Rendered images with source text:

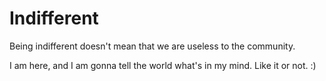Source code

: # Indifferent

Being indifferent doesn't mean that we are useless to the community.

I am here, and I am gonna tell the world what's in my mind. Like it or not. :)
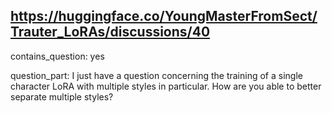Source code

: ## https://huggingface.co/YoungMasterFromSect/Trauter_LoRAs/discussions/40

contains_question: yes

question_part: I just have a question concerning the training of a single character LoRA with multiple styles in particular. How are you able to better separate multiple styles?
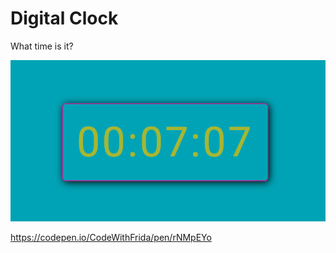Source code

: # Digital Clock

What time is it?

<img src="digital-clock.png">

https://codepen.io/CodeWithFrida/pen/rNMpEYo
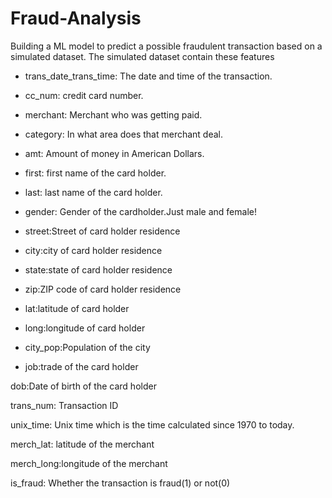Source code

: # Fraud-Analysis
Building a ML model to predict a possible fraudulent transaction based on a simulated dataset. The simulated dataset contain these features

* trans_date_trans_time: The date and time of the transaction.

* cc_num: credit card number.

* merchant: Merchant who was getting paid.

* category: In what area does that merchant deal.

* amt: Amount of money in American Dollars.

* first: first name of the card holder.

* last: last name of the card holder.

* gender: Gender of the cardholder.Just male and female!

* street:Street of card holder residence

* city:city of card holder residence

* state:state of card holder residence

* zip:ZIP code of card holder residence

* lat:latitude of card holder

* long:longitude of card holder

* city_pop:Population of the city

* job:trade of the card holder

dob:Date of birth of the card holder

trans_num: Transaction ID

unix_time: Unix time which is the time calculated since 1970 to today.

merch_lat: latitude of the merchant

merch_long:longitude of the merchant

is_fraud: Whether the transaction is fraud(1) or not(0)
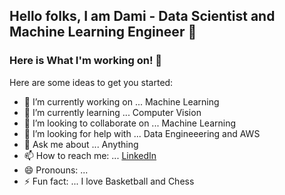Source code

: ## Hello folks, I am Dami - Data Scientist and Machine Learning Engineer 👋

### Here is What I'm working on! 👋



Here are some ideas to get you started:

- 🔭 I’m currently working on ... Machine Learning
- 🌱 I’m currently learning ... Computer Vision
- 👯 I’m looking to collaborate on ... Machine Learning
- 🤔 I’m looking for help with ... Data Engineeering and AWS
- 💬 Ask me about ... Anything
- 📫 How to reach me: ... [LinkedIn](https://www.linkedin.com/in/damilola-fadele/)
- 😄 Pronouns: ...
- ⚡ Fun fact: ... I love Basketball and Chess

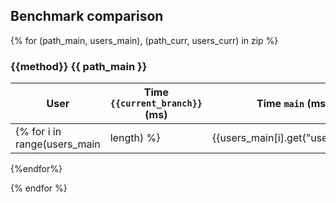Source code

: ## Benchmark comparison
{% for (path_main, users_main), (path_curr, users_curr) in zip %}
### {{method}} {{ path_main }}

| User | Time `{{current_branch}}` (ms) | Time `main` (ms) | Ratio `{{current_branch}}/`main` | Size (Kb) `{{current_branch}}` | Size `main` (Kb) |
| -- | -- | -- | -- | -- | -- |
{% for i in range(users_main|length) %}| {{users_main[i].get("username")}} | {{users_curr[i].get('time')}} | {{users_main[i].get('time')}} | <span style="{% if (users_main[i].get('time') / users_curr[i].get('time')) > 2 * (users_main[i].get('time') / users_curr[i].get('time')) %} color:red; {% endif %}"> {{ "%.2f"| format(users_curr[i].get('time') / users_main[i].get('time')) }} </span>| {{users_curr[i].get('size')}} |{{users_main[i].get('size')}} |
{%endfor%}

{% endfor %}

→ **EXERCISE INSTRUCTIONS**: Whenever the string "latitude" shows up in a line of the records, copy that line.

→ **WRITTEN SOLUTION**:
* lat:latitude of card holder
merch_lat: latitude of the merchant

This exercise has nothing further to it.